One response by some universities such as the prestigious University of California at Berkeley is to excuse parents with substantial caregiving duties for children from having to teach some of their classes. A second response has been to give these parents an extra year or two to earn tenure. Other universities have adopted similar policies. It is not clear, however, whether these policies are justified by either fairness or efficiency.

These policies transfer costs from one person to another. If at a state university, professor Jones get excused from teaching some of her classes, one of three things happens: other professors have to teach her classes, students are offered less classes (or larger classes), or taxpayers have to pay someone to teach a class when they have already paid someone to teach it. By analogy, imagine the Sunshine taxicab business has salaried drivers. If women drivers with babies get excused from their shifts, then consumers pay more money, Sunshine loses money, or other drivers have to work extra shifts. This cost transfer might be good policy, but it is not a requirement of fairness or justice. Furthermore, if the headwind is against people who have early babies and don’t have stay-at-home spouses, then this is arguably a cost of one’s choices.

The efficiency claim is harder to assess. The concern here is whether the policies have positive or negative effects on people other than the professors. Such policies might encourage some of the best and brightest women to go into academia. This is desirable. There might also be eugenics-type reasons that are relevant. On the other hand, if students and others benefit from more productive professors, then there is reason to be weary of these policies. Also, this policy provides an incentive against stay-at-home parenting and if this is bad policy, and I don’t know that it is, this is a reason to avoid it. The effects are speculative and in any case hard to balance against each other. In addition, it is not clear that there is one right answer for every academic sector.

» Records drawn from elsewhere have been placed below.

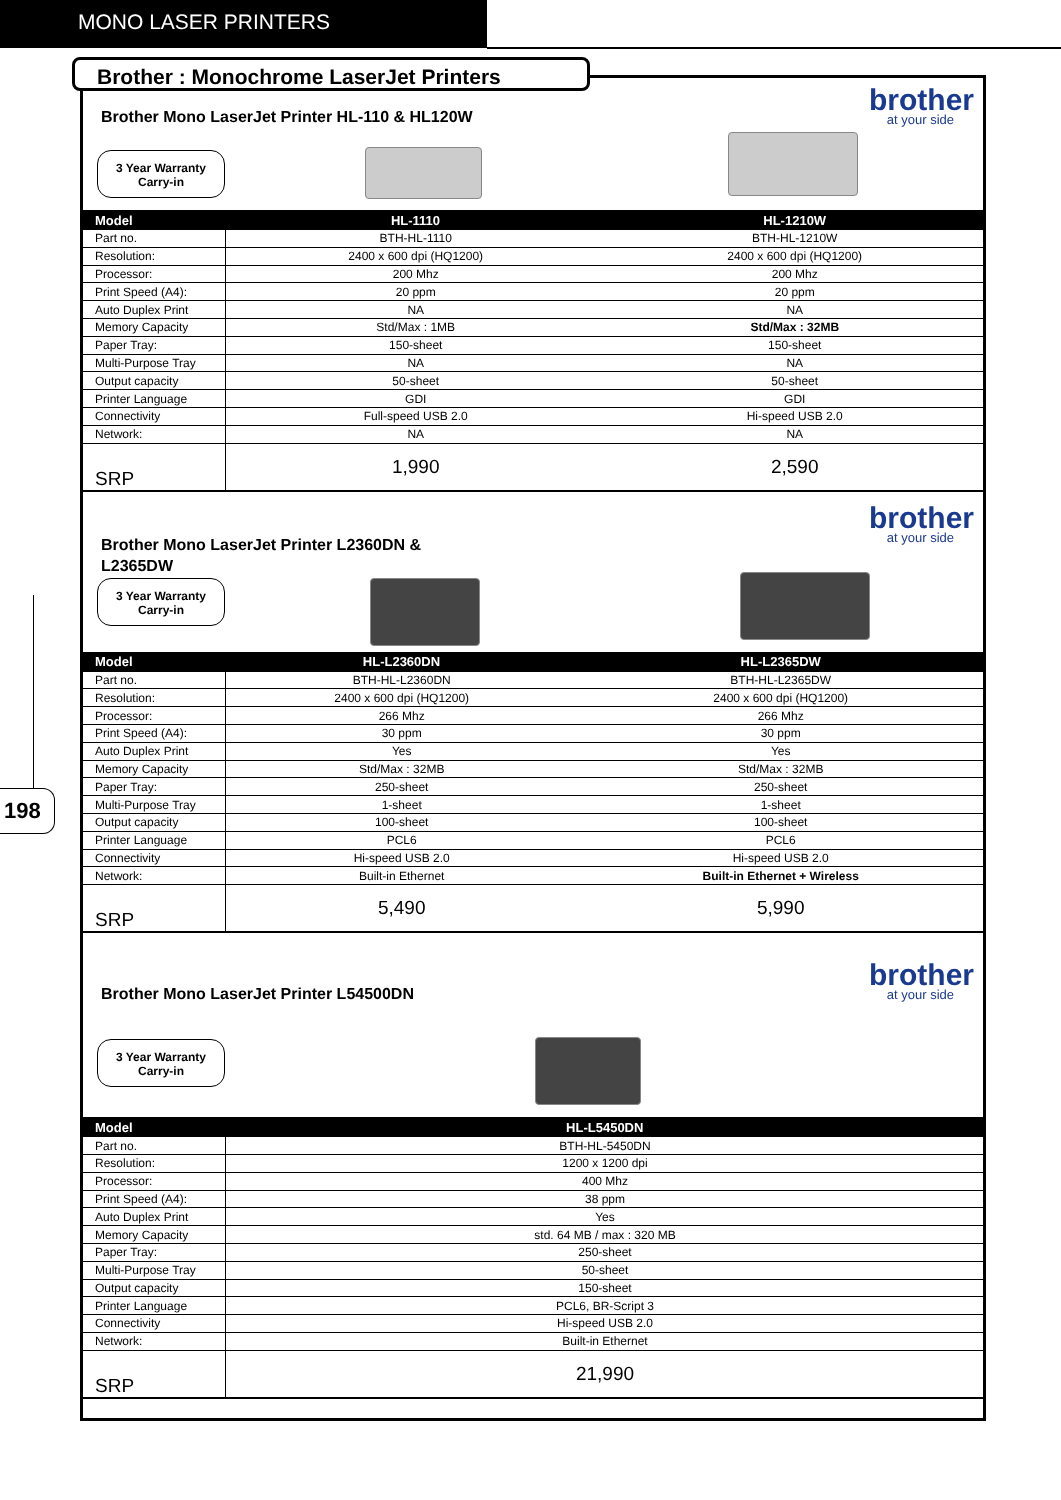MONO LASER PRINTERS
Brother : Monochrome LaserJet Printers
198
Brother Mono LaserJet Printer HL-110 & HL120W
3 Year Warranty
Carry-in
brother
at your side
| Model | HL-1110 | HL-1210W |
| --- | --- | --- |
| Part no. | BTH-HL-1110 | BTH-HL-1210W |
| Resolution: | 2400 x 600 dpi (HQ1200) | 2400 x 600 dpi (HQ1200) |
| Processor: | 200 Mhz | 200 Mhz |
| Print Speed (A4): | 20 ppm | 20 ppm |
| Auto Duplex Print | NA | NA |
| Memory Capacity | Std/Max : 1MB | Std/Max : 32MB |
| Paper Tray: | 150-sheet | 150-sheet |
| Multi-Purpose Tray | NA | NA |
| Output capacity | 50-sheet | 50-sheet |
| Printer Language | GDI | GDI |
| Connectivity | Full-speed USB 2.0 | Hi-speed USB 2.0 |
| Network: | NA | NA |
| SRP | 1,990 | 2,590 |
Brother Mono LaserJet Printer L2360DN & L2365DW
3 Year Warranty
Carry-in
brother
at your side
| Model | HL-L2360DN | HL-L2365DW |
| --- | --- | --- |
| Part no. | BTH-HL-L2360DN | BTH-HL-L2365DW |
| Resolution: | 2400 x 600 dpi (HQ1200) | 2400 x 600 dpi (HQ1200) |
| Processor: | 266 Mhz | 266 Mhz |
| Print Speed (A4): | 30 ppm | 30 ppm |
| Auto Duplex Print | Yes | Yes |
| Memory Capacity | Std/Max : 32MB | Std/Max : 32MB |
| Paper Tray: | 250-sheet | 250-sheet |
| Multi-Purpose Tray | 1-sheet | 1-sheet |
| Output capacity | 100-sheet | 100-sheet |
| Printer Language | PCL6 | PCL6 |
| Connectivity | Hi-speed USB 2.0 | Hi-speed USB 2.0 |
| Network: | Built-in Ethernet | Built-in Ethernet + Wireless |
| SRP | 5,490 | 5,990 |
Brother Mono LaserJet Printer L54500DN
3 Year Warranty
Carry-in
brother
at your side
| Model | HL-L5450DN |
| --- | --- |
| Part no. | BTH-HL-5450DN |
| Resolution: | 1200 x 1200 dpi |
| Processor: | 400 Mhz |
| Print Speed (A4): | 38 ppm |
| Auto Duplex Print | Yes |
| Memory Capacity | std. 64 MB / max : 320 MB |
| Paper Tray: | 250-sheet |
| Multi-Purpose Tray | 50-sheet |
| Output capacity | 150-sheet |
| Printer Language | PCL6, BR-Script 3 |
| Connectivity | Hi-speed USB 2.0 |
| Network: | Built-in Ethernet |
| SRP | 21,990 |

In any case, the issue is an interesting one and one the academic world will have to consider.

2 comments:

The Objectivist said...

One guide to efficiency is to look at what's done in the private sector. If we find that but for the Family & Medical Leave Act companies would not give paid maternity leave, this is good evidence that this type of policy is inefficient.

Because the paid quasi-maternity leave that Berkeley grants (and Fredonia State is considering) is not justified by fairness or justice, the case for it then gets weaker.

The Objectivist said...

If eugenics effects are stong, then this should be given significant weight. The country does have an interest in encouraging high IQ women (relative to the population as a whole) to have children. These polices in effect subsidize such women's reproduction. As such, they likely have desirable eugenics-type effects.

Note this assumes we don't have a libertarian state, which we should. But given the love of the semi-socialist state (in the U.S. government conumes more than 40% of GDP), these considerations are inoperative.